Les mises-bas longues peuvent être liées à des carences en magnésium, en calcium, en sélénium, à des déséquilibres phosphocalciques. Un manque d’activité en fin de gestation (manque de place en bâtiment, rentrée en bergerie longue) peut également être responsable.
Les signes majoritaires sont ceux de souffrance fœtale (voir partie consacrée plus bas). Dans le cas de carence en sélénium on retrouvera également des signes sur les muscles (cœur cuit et/ou muscle de la cuisse très blanc).
Des avortements sont-ils présents ?
Des agneaux trouvés morts à terme peuvent malgré tout être des avortons, même en absence de maladies connues. Des anomalies sévères de contenu : hémorragies et contenu très congestif (rouge), présence d’eau autour du cœur ou dans la cavité abdominale sur un agneau n’ayant pas respiré, des gencives très rouges voire violettes sont des signes d’infections in-utéro. La multiplication de ce type d’agneau demande une exploration bactériologique. De nombreuses maladies abortives se vaccinent. Parfois, lorsque le nombre de morts est élevé une antibiothérapie est nécessaire sur les brebis.
Concernant l’aide à la naissance
L’agneau a-t-il souffert pendant l’agnelage ?
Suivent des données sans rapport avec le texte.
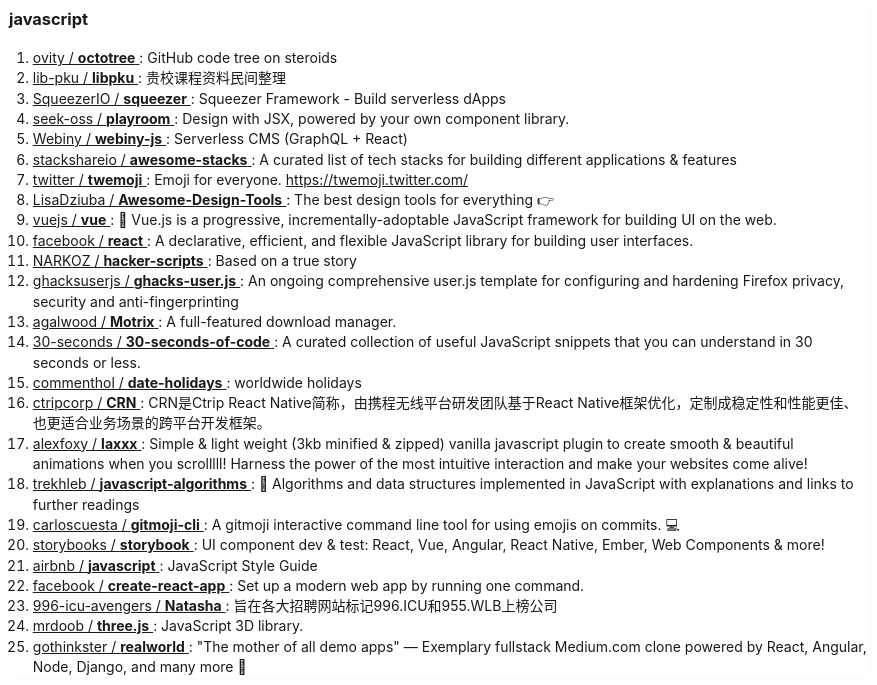 ### javascript
1. [ovity / **octotree** ](https://github.com/ovity/octotree) :  GitHub code tree on steroids
1. [lib-pku / **libpku** ](https://github.com/lib-pku/libpku) :  贵校课程资料民间整理
1. [SqueezerIO / **squeezer** ](https://github.com/SqueezerIO/squeezer) :  Squeezer Framework - Build serverless dApps
1. [seek-oss / **playroom** ](https://github.com/seek-oss/playroom) :  Design with JSX, powered by your own component library.
1. [Webiny / **webiny-js** ](https://github.com/Webiny/webiny-js) :  Serverless CMS (GraphQL + React)
1. [stackshareio / **awesome-stacks** ](https://github.com/stackshareio/awesome-stacks) :  A curated list of tech stacks for building different applications &amp; features
1. [twitter / **twemoji** ](https://github.com/twitter/twemoji) :  Emoji for everyone. <a href="https://twemoji.twitter.com/" rel="nofollow">https://twemoji.twitter.com/</a>
1. [LisaDziuba / **Awesome-Design-Tools** ](https://github.com/LisaDziuba/Awesome-Design-Tools) :  The best design tools for everything <g-emoji class="g-emoji" alias="point_right" fallback-src="https://github.githubassets.com/images/icons/emoji/unicode/1f449.png">👉</g-emoji>
1. [vuejs / **vue** ](https://github.com/vuejs/vue) :  <g-emoji class="g-emoji" alias="vulcan_salute" fallback-src="https://github.githubassets.com/images/icons/emoji/unicode/1f596.png">🖖</g-emoji> Vue.js is a progressive, incrementally-adoptable JavaScript framework for building UI on the web.
1. [facebook / **react** ](https://github.com/facebook/react) :  A declarative, efficient, and flexible JavaScript library for building user interfaces.
1. [NARKOZ / **hacker-scripts** ](https://github.com/NARKOZ/hacker-scripts) :  Based on a true story
1. [ghacksuserjs / **ghacks-user.js** ](https://github.com/ghacksuserjs/ghacks-user.js) :  An ongoing comprehensive user.js template for configuring and hardening Firefox privacy, security and anti-fingerprinting
1. [agalwood / **Motrix** ](https://github.com/agalwood/Motrix) :  A full-featured download manager.
1. [30-seconds / **30-seconds-of-code** ](https://github.com/30-seconds/30-seconds-of-code) :  A curated collection of useful JavaScript snippets that you can understand in 30 seconds or less.
1. [commenthol / **date-holidays** ](https://github.com/commenthol/date-holidays) :  worldwide holidays
1. [ctripcorp / **CRN** ](https://github.com/ctripcorp/CRN) :  CRN是Ctrip React Native简称，由携程无线平台研发团队基于React Native框架优化，定制成稳定性和性能更佳、也更适合业务场景的跨平台开发框架。
1. [alexfoxy / **laxxx** ](https://github.com/alexfoxy/laxxx) :  Simple &amp; light weight (3kb minified &amp; zipped) vanilla javascript plugin to create smooth &amp; beautiful animations when you scrolllll! Harness the power of the most intuitive interaction and make your websites come alive!
1. [trekhleb / **javascript-algorithms** ](https://github.com/trekhleb/javascript-algorithms) :  <g-emoji class="g-emoji" alias="memo" fallback-src="https://github.githubassets.com/images/icons/emoji/unicode/1f4dd.png">📝</g-emoji> Algorithms and data structures implemented in JavaScript with explanations and links to further readings
1. [carloscuesta / **gitmoji-cli** ](https://github.com/carloscuesta/gitmoji-cli) :  A gitmoji interactive command line tool for using emojis on commits. <g-emoji class="g-emoji" alias="computer" fallback-src="https://github.githubassets.com/images/icons/emoji/unicode/1f4bb.png">💻</g-emoji>
1. [storybooks / **storybook** ](https://github.com/storybooks/storybook) :  UI component dev &amp; test: React, Vue, Angular, React Native, Ember, Web Components &amp; more!
1. [airbnb / **javascript** ](https://github.com/airbnb/javascript) :  JavaScript Style Guide
1. [facebook / **create-react-app** ](https://github.com/facebook/create-react-app) :  Set up a modern web app by running one command.
1. [996-icu-avengers / **Natasha** ](https://github.com/996-icu-avengers/Natasha) :  旨在各大招聘网站标记996.ICU和955.WLB上榜公司
1. [mrdoob / **three.js** ](https://github.com/mrdoob/three.js) :  JavaScript 3D library.
1. [gothinkster / **realworld** ](https://github.com/gothinkster/realworld) :  "The mother of all demo apps" — Exemplary fullstack Medium.com clone powered by React, Angular, Node, Django, and many more <g-emoji class="g-emoji" alias="medal_sports" fallback-src="https://github.githubassets.com/images/icons/emoji/unicode/1f3c5.png">🏅</g-emoji>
Une souffrance fœtale à l’agnelage est signe d’un retard entre le souhait de naître et la sortie de l’agneau. Un manque de contraction, un retard à la dilatation, un agneau trop gros ou mal placé va retarder l’agnelage et mettre l’agneau en souffrance. L’émission de la première crotte dans le ventre de sa mère en est un signe. Lorsque l’agneau a la laine jaune, le méconium a coloré le liquide amniotique et souillé son poil. Si l’agneau est resté engagé vivant dans le passage, sa langue peut gonfler parfois au point qu’il lui est impossible de fermer la gueule. Au contraire, un rectum rempli de méconium est le signe que l’agneau n’a pas souffert : soit il est mort avant le déclenchement de la naissance, soit la mise bas a été suffisamment rapide.
A-t-il respiré ?
Un agneau qui a respiré n’est pas un mort-né, même s’il est trouvé mort le matin sans signe que la brebis l’ait léché. La mise en place de la respiration est la partie la plus difficile de la naissance. Si l’agneau y est parvenu c’est qu’il était sauvable. Au niveau des poumons l’aspect est très caractéristique. La première respiration déplie les alvéoles pulmonaires ce qui lui donne une couleur rose pâle. Plus le poumon est rose, plus les alvéoles sont dépliées. L’air dans les poumons prend de la place, il est donc plus gros et plus souple sur un agneau ayant respiré. Lorsque le démarrage est chaotique, que l’agneau fait des apnées, la surface est plus lisse et plus foncée que sur un poumon normal. Si les poumons sont compacts, qu’ils ressemblent à du foie (rouge violet) c’est que l’agneau n’a pas respiré du tout.
S’est-il levé ?
Pour limiter les déchirures utérines à la naissance, les onglons sont protégés par une couche de corne caoutchouteuse peu résistante. Cette corne s’effrite au fur et à mesure que l’agneau se lève et marche. Un agneau faible aura la corne quasi intacte, un agneau qui s’est levé et a marché, a usé sa corne qui s’enlève par morceaux.
A-t-il tété ?
Le remplissage de la caillette donne une idée très précise de la quantité de lait ingérée. Pour des agneaux que l’on a sondé ou biberonné, la quantité distribuée peut-être excessive : on peut retrouver une caillette éclatée (du lait dans l’abdomen) ou du lait dans les poumons. Dans des circonstances normales, le lait dans la caillette est partiellement caillé (des grumeaux sont présents). Des tétines bouchées, une mammite, un agneau trop faible ou froid sont des causes fréquentes de manque de tété. Ce constat est à interpréter en lien avec l’état des onglons (s’il est faible les onglons ne sont pas usés) et l’état de la graisse brune (froid = plus de graisse).